TASK ITEM A:
Reproduce the geometric progression proof word for word, starting at "If the first" and ending at "term is $b$.".
TASK ITEM B:
Please go on with the geometric progression proof from the point where it stops.

PAGE EXCERPT:
<<<<
If the first and the $n^{\text{th}}$ term of a $G.P.$ are $a$ and $b$ respectively,and if $P$ is the product of $n$ terms,prove that $P^{2} = (ab)^{n}$.

The first term of the $G.P.$ is $a$ and the $n^{\text{th}}$ term is $b$.
Therefore,the $G.P.$ is $a, ar, ar^{2}, ar^{3}, \dots, ar^{n-1}$,where $r$ is the common ratio.
$b = ar^{n-1}$ .........$(1)$
$P = \text{Product of } n \text{ terms}$
$P = (a)(ar)(ar^{2}) \dots (ar^{n-1})$
$P = (a \times a \times \dots \times a)(r \times r^{2} \times \dots \times r^{n-1})$
$P = a^{n} r^{1 + 2 + \dots + (n-1)}$ .........$(2)$
Here,$1, 2, \dots, (n-1)$ is an $A.P.$
Sum of $n-1$ terms $= \frac{(n-1)}{2} [1 + (n-1)] = \frac{n(n-1)}{2}$.
>>>>
STORED DATA:
<<<<
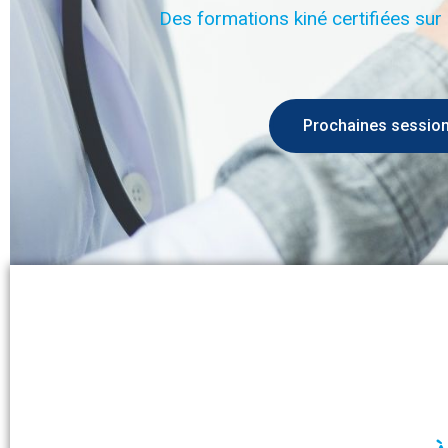
Des formations kiné certifiées su
Prochaines sessio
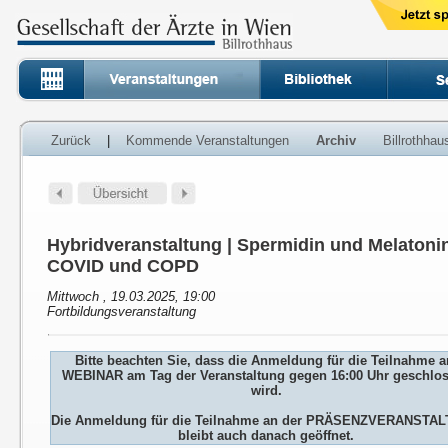
Zurück
|
Kommende Veranstaltungen
Archiv
Billrothha
Hybridveranstaltung | Spermidin und Melatoni
COVID und COPD
Mittwoch , 19.03.2025, 19:00
Fortbildungsveranstaltung
Bitte beachten Sie, dass die Anmeldung für die Teilnahme 
WEBINAR am Tag der Veranstaltung gegen 16:00 Uhr geschlo
wird.
Die Anmeldung für die Teilnahme an der PRÄSENZVERANSTA
bleibt auch danach geöffnet.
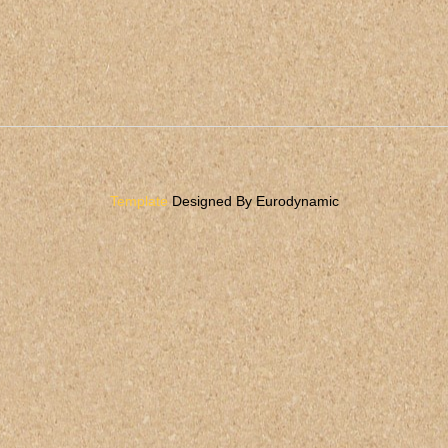
Template
Designed By Eurodynamic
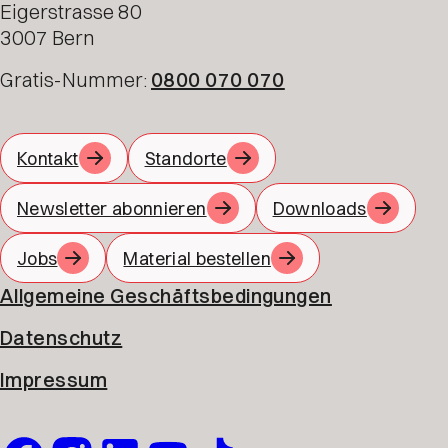
Eigerstrasse 80
3007 Bern
Gratis-Nummer:
0800 070 070
Kontakt
Standorte
Newsletter abonnieren
Downloads
Jobs
Material bestellen
Allgemeine Geschäftsbedingungen
Datenschutz
Impressum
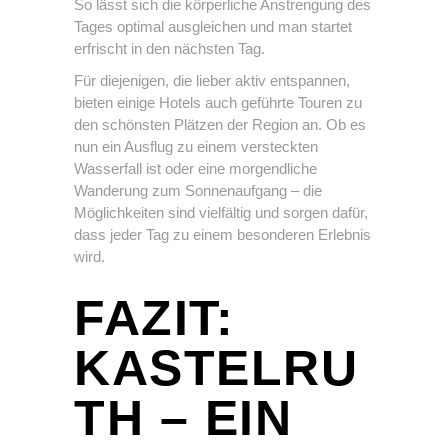
So lässt sich die körperliche Anstrengung des
Tages optimal ausgleichen und man startet
erfrischt in den nächsten Tag.
Für diejenigen, die lieber aktiv entspannen,
bieten einige Hotels auch geführte Touren zu
den schönsten Plätzen der Region an. Ob es
nun ein Ausflug zu einem versteckten
Wasserfall ist oder eine morgendliche
Wanderung zum Sonnenaufgang – die
Möglichkeiten sind vielfältig und sorgen dafür,
dass jeder Tag zu einem besonderen Erlebnis
wird.
FAZIT:
KASTELRU
TH – EIN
>>>>
RESULT A:
If the first and the $n^{\text{th}}$ term of a $G.P.$ are $a$ and $b$ respectively,and if $P$ is the product of $n$ terms,prove that $P^{2} = (ab)^{n}$.

The first term of the $G.P.$ is $a$ and the $n^{\text{th}}$ term is $b$.

RESULT B:
$P = a^{n} r^{\frac{n(n-1)}{2}}$
Squaring both sides:
$P^{2} = (a^{n} r^{\frac{n(n-1)}{2}})^{2} = a^{2n} r^{n(n-1)}$
$P^{2} = (a^{2} r^{n-1})^{n}$
$P^{2} = (a \cdot ar^{n-1})^{n}$
Using $(1)$,$P^{2} = (ab)^{n}$.
Thus,the result is proved.